Popular culture clashes have long characterized my relationship with my housemate. Let me give you an example R. will readily tell on herself. She was in Winchester, VA on a trip and saw a sign indicating the place is Patsy Cline’s hometown. As R. was paying for her lunch she asked innocently, “Who is Patsy Cline?”
I imagine a deathly silence falling over the establishment while a voice with a thick southern accent says in the background, “Somebody get a rope.” I, on the other hand, know that Hawkshaw Hawkins and Cowboy Copas were in the plane with Patsy when it crashed. Are you starting to get what I mean when I say “culture clash?”
My first MP3 player was purchased in anticipation of a car trip with R. to Colorado. I simply could not face all those music-less miles. I go to sleep when classical plays in the car, which is R.’s choice when she’s in charge of the tunes. To this day when we have to drive a long distance, I use the left ear bud while keeping the right ear open to listen to her. She doesn’t like the arrangement, but she tolerates it.
To my great shock, however, I have pulled off one cultural conversion. The woman likes to watch PBR bull riding with me. Understand that this is rather like saying Rudolf Nureyev enjoys clogging.
R. does not understand bull riding. She has no idea how it is scored, how long the rider has to stay aboard, or why one ride is better than the other, but she admits she finds the sport exciting. (I suspect she also likes the way some of those boy look in their jeans. I’m just saying.)
She gasps and exclaims at every twist and turn, convinced every cowboy is on the brink of imminent death from every bull. I don’t think she’s ever really seen an epic bull wreck, but she’d watch — maybe through her hand — but she’d watch.

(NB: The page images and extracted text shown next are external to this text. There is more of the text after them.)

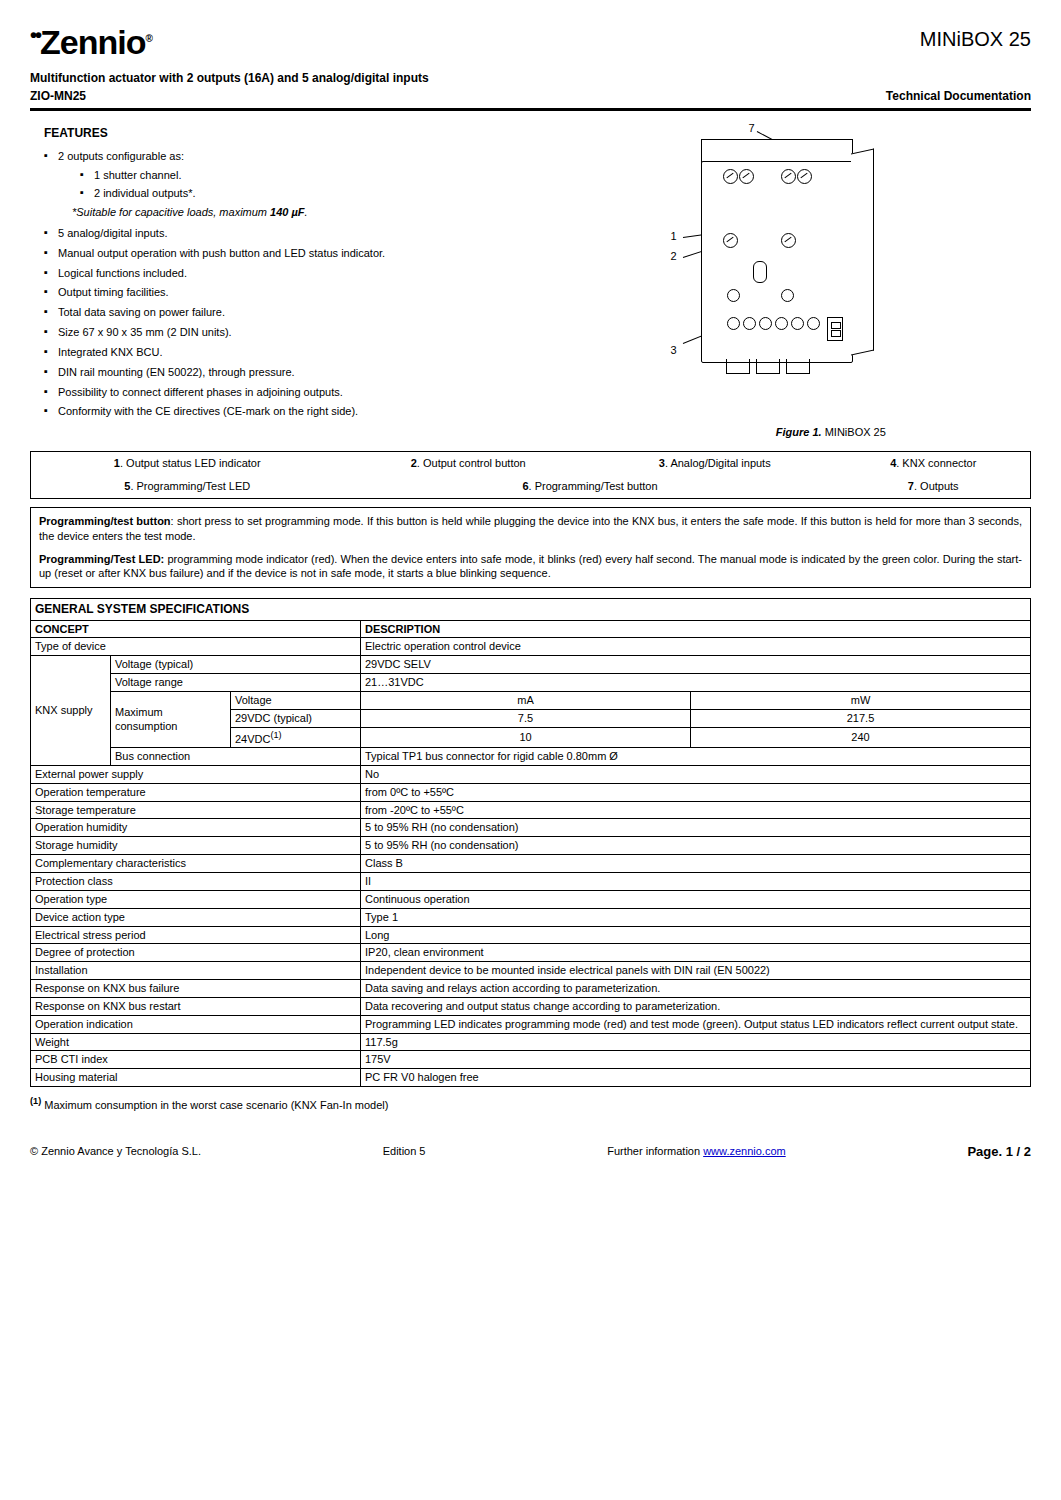••Zennio®
MINiBOX 25
Multifunction actuator with 2 outputs (16A) and 5 analog/digital inputs
ZIO-MN25 Technical Documentation
FEATURES
2 outputs configurable as:
1 shutter channel.
2 individual outputs*.
*Suitable for capacitive loads, maximum 140 µF.
5 analog/digital inputs.
Manual output operation with push button and LED status indicator.
Logical functions included.
Output timing facilities.
Total data saving on power failure.
Size 67 x 90 x 35 mm (2 DIN units).
Integrated KNX BCU.
DIN rail mounting (EN 50022), through pressure.
Possibility to connect different phases in adjoining outputs.
Conformity with the CE directives (CE-mark on the right side).
7
1
2
6
5
4
3
Figure 1. MINiBOX 25
| 1 . Output status LED indicator | 2 . Output control button | 3 . Analog/Digital inputs | 4 . KNX connector |
| 5 . Programming/Test LED | 6 . Programming/Test button | 7 . Outputs |
Programming/test button: short press to set programming mode. If this button is held while plugging the device into the KNX bus, it enters the safe mode. If this button is held for more than 3 seconds, the device enters the test mode.
Programming/Test LED: programming mode indicator (red). When the device enters into safe mode, it blinks (red) every half second. The manual mode is indicated by the green color. During the start-up (reset or after KNX bus failure) and if the device is not in safe mode, it starts a blue blinking sequence.
GENERAL SYSTEM SPECIFICATIONS
| CONCEPT | DESCRIPTION |
| Type of device | Electric operation control device |
| KNX supply | Voltage (typical) | 29VDC SELV |
| Voltage range | 21…31VDC |
| Maximum consumption | Voltage | mA | mW |
| 29VDC (typical) | 7.5 | 217.5 |
| 24VDC (1) | 10 | 240 |
| Bus connection | Typical TP1 bus connector for rigid cable 0.80mm Ø |
| External power supply | No |
| Operation temperature | from 0ºC to +55ºC |
| Storage temperature | from -20ºC to +55ºC |
| Operation humidity | 5 to 95% RH (no condensation) |
| Storage humidity | 5 to 95% RH (no condensation) |
| Complementary characteristics | Class B |
| Protection class | II |
| Operation type | Continuous operation |
| Device action type | Type 1 |
| Electrical stress period | Long |
| Degree of protection | IP20, clean environment |
| Installation | Independent device to be mounted inside electrical panels with DIN rail (EN 50022) |
| Response on KNX bus failure | Data saving and relays action according to parameterization. |
| Response on KNX bus restart | Data recovering and output status change according to parameterization. |
| Operation indication | Programming LED indicates programming mode (red) and test mode (green). Output status LED indicators reflect current output state. |
| Weight | 117.5g |
| PCB CTI index | 175V |
| Housing material | PC FR V0 halogen free |
(1) Maximum consumption in the worst case scenario (KNX Fan-In model)
© Zennio Avance y Tecnología S.L. Edition 5 Further information www.zennio.com Page. 1 / 2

I suppose with her 80th birthday approaching, I’ve made about as much progress as I’m going to make with her in the popular culture department. In some areas I’m getting a bit musty myself. I’ve stopped watching the Grammys because I just don’t have a clue and I start muttering things about people needing to put their clothes on. That’s a good sign you’ll never get near a mosh pit again.
Yesterday our friend Missy J. and Mama J. came by fresh from a trip to the stock show. I’d asked if they could get R. one of the famous artery clogging cinnamon buns because I refused to pay the price of admission just to go after one. As they pulled up in the driveway, I started to turn the bull riding off. To my great surprise R. said, “Just turn the sound off so I can watch while we talk.”
And so that’s what I did. At bedtime R. announced it had been a “perfect” Saturday and that she felt like she’d gotten to go to the rodeo. (I have no proof she’s ever actually attended a rodeo, by the way.) But hey, that’s at least one day we went for 8.